To-do item
Without including any image, retype the records word for word.

-*-*-

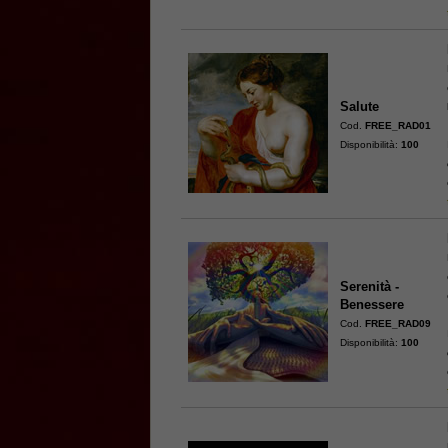
Salute
Cod.
FREE_RAD01
Disponibilità:
100
Serenità -
Benessere
Cod.
FREE_RAD09
Disponibilità:
100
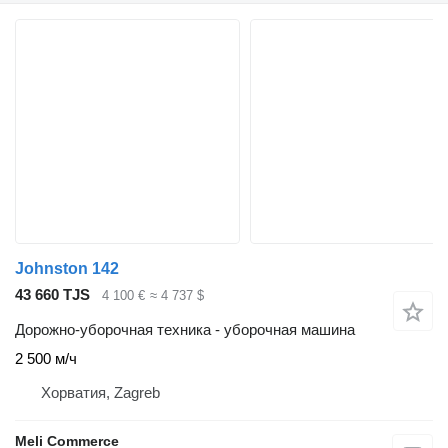
Johnston 142
43 660 TJS
4 100 €
≈ 4 737 $
Дорожно-уборочная техника - уборочная машина
2 500 м/ч
Хорватия, Zagreb
Meli Commerce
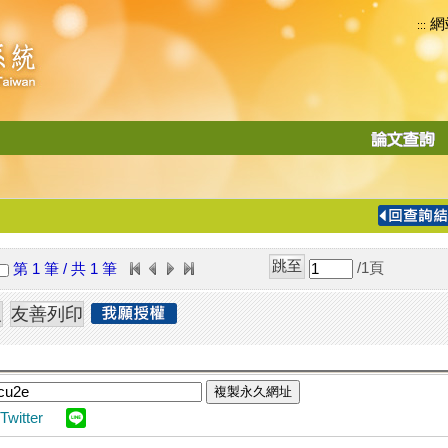
網
:::
功
能
切
換
導
覽
/1
頁
第 1 筆 / 共 1 筆
列
複製永久網址
Twitter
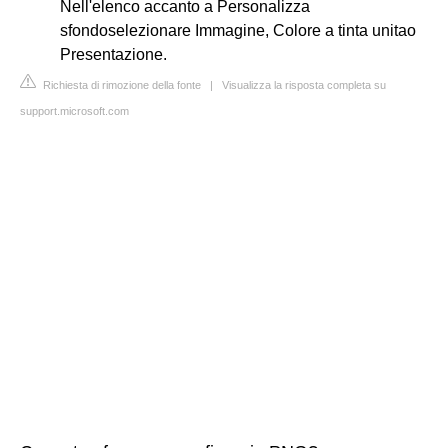
Nell'elenco accanto a Personalizza
sfondoselezionare Immagine, Colore a tinta unitao
Presentazione.
Richiesta di rimozione della fonte
|
Visualizza la risposta completa su
support.microsoft.com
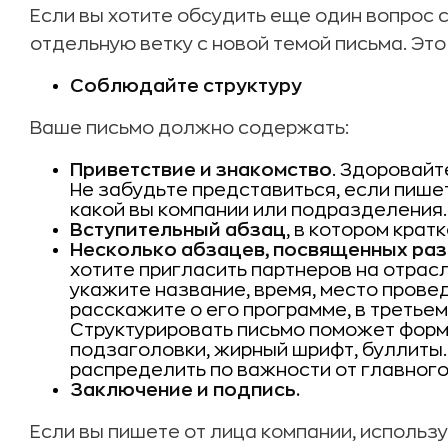
Если вы хотите обсудить еще один вопрос 
отдельную ветку с новой темой письма. Это
Соблюдайте структуру
Ваше письмо должно содержать:
Приветствие и знакомство
. Здоровайт
Не забудьте представиться, если пише
какой вы компании или подразделения.
Вступительный абзац
, в котором крат
Несколько абзацев, посвященных раз
хотите пригласить партнеров на отра
укажите название, время, место провед
расскажите о его программе, в третьем
Структурировать письмо поможет форм
подзаголовки, жирный шрифт, буллиты
распределить по важности от главного
Заключение и подпись.
Если вы пишете от лица компании, использ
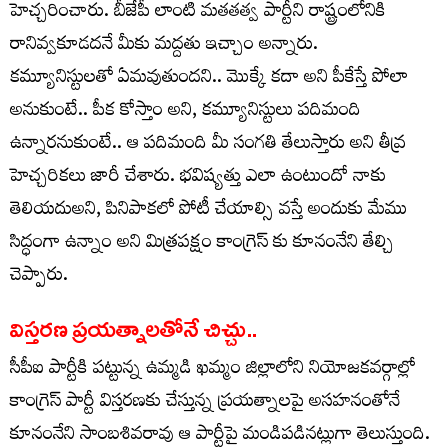
హెచ్చరించారు. బీజేపీ లాంటి మతతత్వ పార్టీని రాష్ట్రంలోనికి
రానివ్వకూడదనే మీకు మద్దతు ఇచ్చాం అన్నారు.
కమ్యూనిస్టులతో ఏమవుతుందని.. మొక్కే కదా అని పీకేస్తే పోలా
అనుకుంటే.. పీక కోస్తాం అని, కమ్యూనిస్టులు పదిమంది
ఉన్నారనుకుంటే.. ఆ పదిమంది మీ సంగతి తేలుస్తారు అని తీవ్ర
హెచ్చరికలు జారీ చేశారు. భవిష్యత్తు ఎలా ఉంటుందో నాకు
తెలియదుఅని, పినిపాకలో పోటీ చేయాల్సి వస్తే అందుకు మేము
సిద్ధంగా ఉన్నాం అని మిత్రపక్షం కాంగ్రెస్ కు కూనంనేని తేల్చి
చెప్పారు.
విస్తరణ ప్రయత్నాలతోనే చిచ్చు..
సీపీఐ పార్టీకి పట్టున్న ఉమ్మడి ఖమ్మం జిల్లాలోని నియోజకవర్గాల్లో
కాంగ్రెస్ పార్టీ విస్తరణకు చేస్తున్న ప్రయత్నాలపై అసహనంతోనే
కూనంనేని సాంబశివరావు ఆ పార్టీపై మండిపడినట్లుగా తెలుస్తుంది.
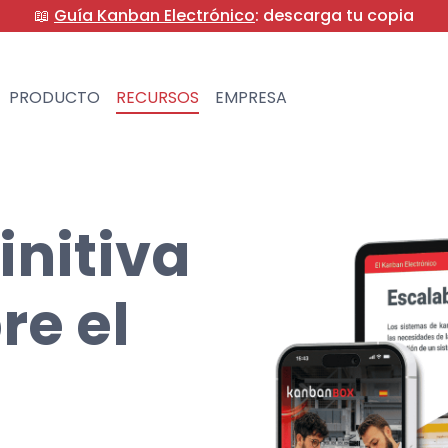
📖
Guía Kanban Electrónico
: descarga tu copia
PRODUCTO
RECURSOS
EMPRESA
initiva
re el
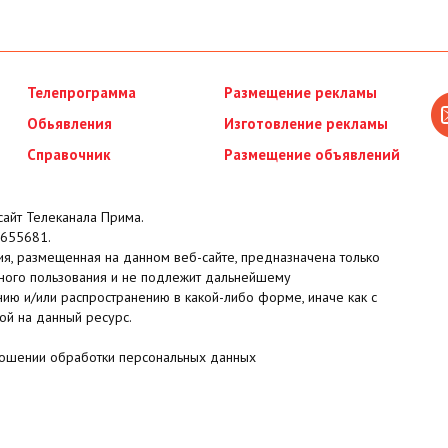
Телепрограмма
Размещение рекламы
Обьявления
Изготовление рекламы
Справочник
Размещение объявлений
айт Телеканала Прима.
655681.
я, размещенная на данном веб-сайте, предназначена только
ного пользования и не подлежит дальнейшему
ию и/или распространению в какой-либо форме, иначе как с
ой на данный ресурс.
ношении обработки персональных данных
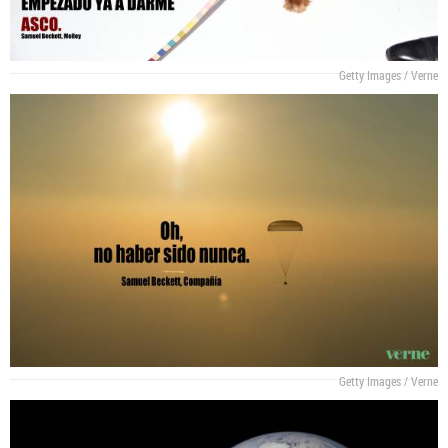
Getty Images / Verne
Getty Images / Verne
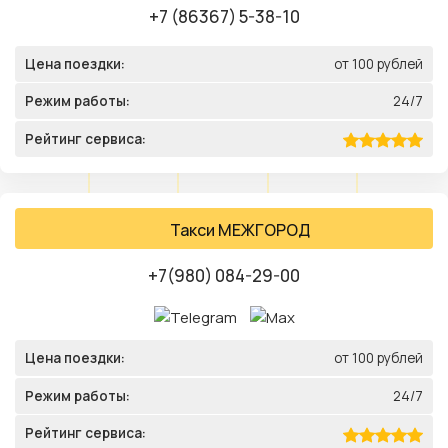
+7 (86367) 5-38-10
Цена поездки:
от 100 рублей
Режим работы:
24/7
Рейтинг сервиса:
Такси МЕЖГОРОД
+7(980) 084-29-00
Цена поездки:
от 100 рублей
Режим работы:
24/7
Рейтинг сервиса:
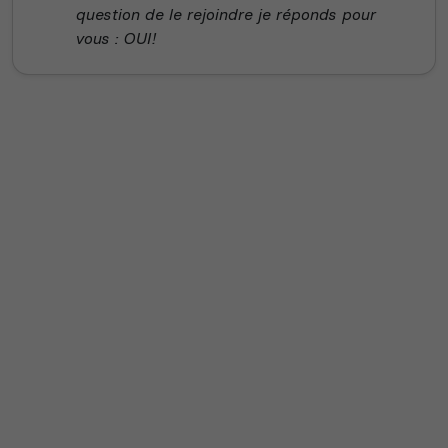
question de le rejoindre je réponds pour
vous : OUI!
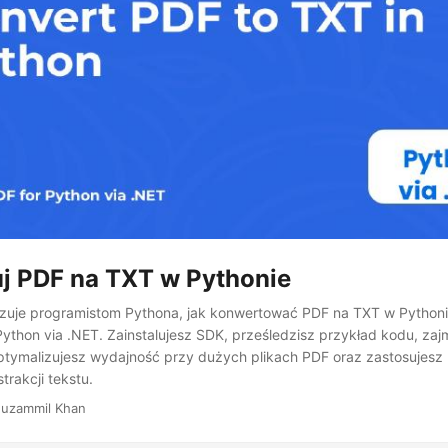
j PDF na TXT w Pythonie
kazuje programistom Pythona, jak konwertować PDF na TXT w Pythoni
ython via .NET. Zainstalujesz SDK, prześledzisz przykład kodu, zajm
tymalizujesz wydajność przy dużych plikach PDF oraz zastosujesz 
trakcji tekstu.
uzammil Khan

-*-*-

Answer for the task
Salute
Cod.
FREE_RAD01
Disponibilità:
100
Serenità -
Benessere
Cod.
FREE_RAD09
Disponibilità:
100
Johnston 142
43 660 TJS
4 100 €
≈ 4 737 $
Дорожно-уборочная техника - уборочная машина
2 500 м/ч
Хорватия, Zagreb
Meli Commerce
網
:::
功
能
切
換
導
覽
/1
頁
第 1 筆 / 共 1 筆
列
複製永久網址
Twitter
Nell'elenco accanto a Personalizza
sfondoselezionare Immagine, Colore a tinta unitao
Presentazione.
Richiesta di rimozione della fonte
|
Visualizza la risposta completa su
support.microsoft.com
Если вы хотите обсудить еще один вопрос 
отдельную ветку с новой темой письма. Это
Соблюдайте структуру
Ваше письмо должно содержать:
Приветствие и знакомство
. Здоровайт
Не забудьте представиться, если пише
какой вы компании или подразделения.
Вступительный абзац
, в котором крат
Несколько абзацев, посвященных раз
хотите пригласить партнеров на отра
укажите название, время, место провед
расскажите о его программе, в третьем
Структурировать письмо поможет форм
подзаголовки, жирный шрифт, буллиты
распределить по важности от главного
Заключение и подпись.
Если вы пишете от лица компании, использ
హెచ్చరించారు. బీజేపీ లాంటి మతతత్వ పార్టీని రాష్ట్రంలోనికి
రానివ్వకూడదనే మీకు మద్దతు ఇచ్చాం అన్నారు.
కమ్యూనిస్టులతో ఏమవుతుందని.. మొక్కే కదా అని పీకేస్తే పోలా
అనుకుంటే.. పీక కోస్తాం అని, కమ్యూనిస్టులు పదిమంది
ఉన్నారనుకుంటే.. ఆ పదిమంది మీ సంగతి తేలుస్తారు అని తీవ్ర
హెచ్చరికలు జారీ చేశారు. భవిష్యత్తు ఎలా ఉంటుందో నాకు
తెలియదుఅని, పినిపాకలో పోటీ చేయాల్సి వస్తే అందుకు మేము
సిద్ధంగా ఉన్నాం అని మిత్రపక్షం కాంగ్రెస్ కు కూనంనేని తేల్చి
చెప్పారు.
విస్తరణ ప్రయత్నాలతోనే చిచ్చు..
సీపీఐ పార్టీకి పట్టున్న ఉమ్మడి ఖమ్మం జిల్లాలోని నియోజకవర్గాల్లో
కాంగ్రెస్ పార్టీ విస్తరణకు చేస్తున్న ప్రయత్నాలపై అసహనంతోనే
కూనంనేని సాంబశివరావు ఆ పార్టీపై మండిపడినట్లుగా తెలుస్తుంది.
📖
Guía Kanban Electrónico
: descarga tu copia
PRODUCTO
RECURSOS
EMPRESA
initiva
re el
Телепрограмма
Размещение рекламы
Обьявления
Изготовление рекламы
Справочник
Размещение объявлений
айт Телеканала Прима.
655681.
я, размещенная на данном веб-сайте, предназначена только
ного пользования и не подлежит дальнейшему
ию и/или распространению в какой-либо форме, иначе как с
ой на данный ресурс.
ношении обработки персональных данных
Getty Images / Verne
Getty Images / Verne
+7 (86367) 5-38-10
Цена поездки:
от 100 рублей
Режим работы:
24/7
Рейтинг сервиса:
Такси МЕЖГОРОД
+7(980) 084-29-00
Цена поездки:
от 100 рублей
Режим работы:
24/7
Рейтинг сервиса:
question de le rejoindre je réponds pour
vous : OUI!
j PDF na TXT w Pythonie
kazuje programistom Pythona, jak konwertować PDF na TXT w Pythoni
ython via .NET. Zainstalujesz SDK, prześledzisz przykład kodu, zajm
tymalizujesz wydajność przy dużych plikach PDF oraz zastosujesz 
trakcji tekstu.
uzammil Khan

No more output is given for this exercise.